Now, the first hole at Riviera is a par-five in name only. The pros play it for an eagle. A birdie is a foregone conclusion.
So, Freddie Couples flies his tee shot on No. 1 out of bounds. He reloads, hits his next one in the trees. He makes seven instead of the hoped-for three or the obligatory four. He not only lets Davis Love back in the tournament, he hands him the lead.
The two played virtual match play the rest of the 17 holes. Then, they played actual match play for two playoff holes.
Couples shot 70 with a ball out of bounds. If you think that’s easy, you don’t know golf. Or Riviera. But Davis Love III returned from Saturday’s grave to shoot an admirable 69. It was good enough only to tie, but it was a remarkable score for a guy who had to feel he could have won this tournament on the last day with a one over par.
Davis is not entirely sure he lost it on the golf course.
Golf is a unique game in the annals of American sport. A golf crowd is like no other.
You see, golfers hang together. They know how difficult their game is. So, they’re meant never--not ever--to root against. They’re supposed to root for. It’s an unwritten rule. They’re supposed to be like the race-tracker who pleads with his horse, doesn’t abuse him verbally in the stretch. “Just a few more steps now, sweetheart!” he will soothe, versus the guy who yells, “Don’t die now, ya dog!”

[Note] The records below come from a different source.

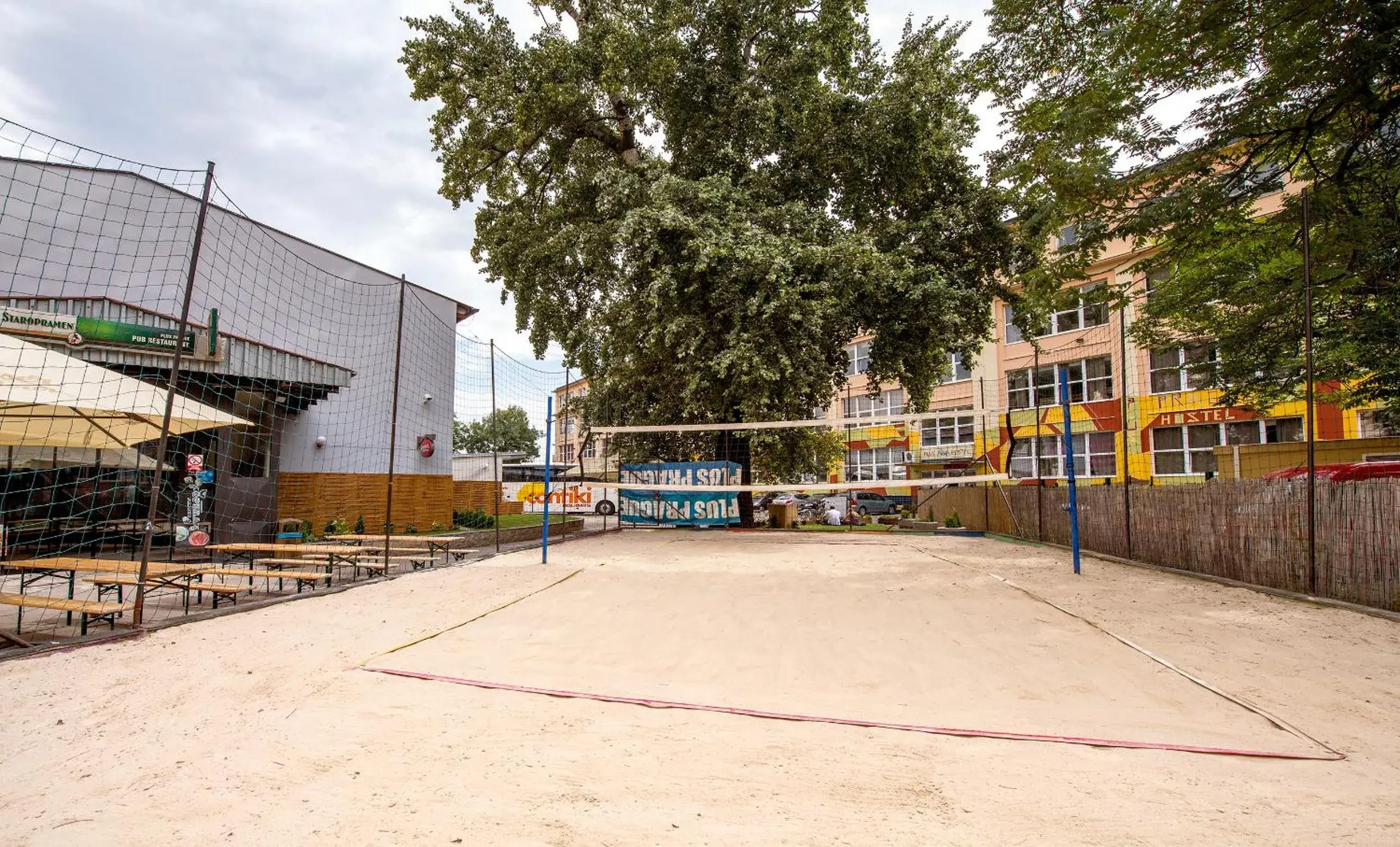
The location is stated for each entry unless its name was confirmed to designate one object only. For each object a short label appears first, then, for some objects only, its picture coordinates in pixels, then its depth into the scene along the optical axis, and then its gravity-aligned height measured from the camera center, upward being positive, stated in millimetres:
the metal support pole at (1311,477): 6176 +186
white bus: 22312 -331
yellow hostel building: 15141 +2355
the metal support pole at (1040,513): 12772 -410
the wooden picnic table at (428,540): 10555 -994
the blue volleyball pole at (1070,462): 8195 +410
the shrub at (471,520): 18172 -1043
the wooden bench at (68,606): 5066 -1003
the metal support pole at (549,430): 9719 +852
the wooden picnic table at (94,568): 6570 -943
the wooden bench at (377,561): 9180 -1203
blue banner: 15148 -285
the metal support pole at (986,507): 15953 -372
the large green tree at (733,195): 12344 +6587
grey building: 10984 +2929
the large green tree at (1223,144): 5879 +3774
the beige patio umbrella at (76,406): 5605 +695
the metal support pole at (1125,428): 9352 +1084
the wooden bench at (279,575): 6682 -1054
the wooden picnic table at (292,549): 8450 -908
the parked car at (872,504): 27047 -630
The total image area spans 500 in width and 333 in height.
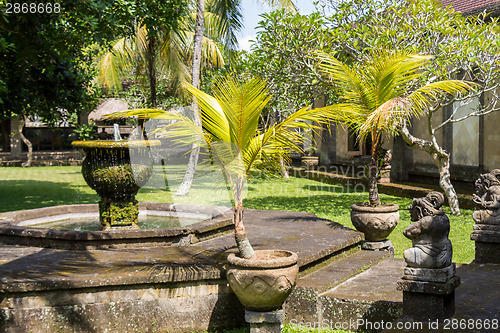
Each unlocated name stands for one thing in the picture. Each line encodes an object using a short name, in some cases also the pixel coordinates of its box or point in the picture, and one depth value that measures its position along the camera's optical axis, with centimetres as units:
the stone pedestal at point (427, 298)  434
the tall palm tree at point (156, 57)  1767
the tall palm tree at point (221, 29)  1513
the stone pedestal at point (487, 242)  679
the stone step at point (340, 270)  559
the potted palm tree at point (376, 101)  721
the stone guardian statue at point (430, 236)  434
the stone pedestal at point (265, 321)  480
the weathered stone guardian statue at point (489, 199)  684
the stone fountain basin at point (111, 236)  630
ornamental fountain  714
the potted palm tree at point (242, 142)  469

Golfers are supposed to want everyone to succeed. It’s very bad form to root for double-bogeys. You’re supposed to cluck sympathetically over every missed six-foot putt and cheer if a guy runs down a sea-goer.
Crowds in other sports are not so charitable. Crowd noise deliberately drowns out the signal-calling in pro football. Spectators behind the basket stick their fingers in their ears, hold up insulting signs and wave distractingly when the visiting team goes to the free-throw line in basketball. Baseball fans hoot, “Call yourself a hitter, Moose? You couldn’t hit a balloon with a carpet sweeper!”
A golf crowd never roots for a miss--or for the course. Bad form. The game is tough enough without ill will.
Davis Love believes he perceived a major change in attitude. The jeering began early, he told the press as he came in after losing the playoff. “They were yelling ‘Nice 12th hole, Davis!’ ” he reported. He also heard them hissing “Miss it!” as he lined up six-foot putts. He heard them cheer when he did miss.
Adds Love: “I expect people to pull for Freddie (Couples). He’s very popular on the tour and very popular here. But I didn’t expect them to root against me.”
This is a new development for golf--crowd participation. Not since the young Arnold Palmer has crowd hostility been a factor.
For a lot of reasons, then, the 1992 L.A. Open was not a Love story. Love was not a many-splendored thing.
But it wasn’t the crowd that made him un-Loved. It was that 413-yard public enemy out on the back nine. No wonder Bogart liked to sit there. He knew what a sociopath it was. There was no love lost there. On second thought, there was a lot of Love lost.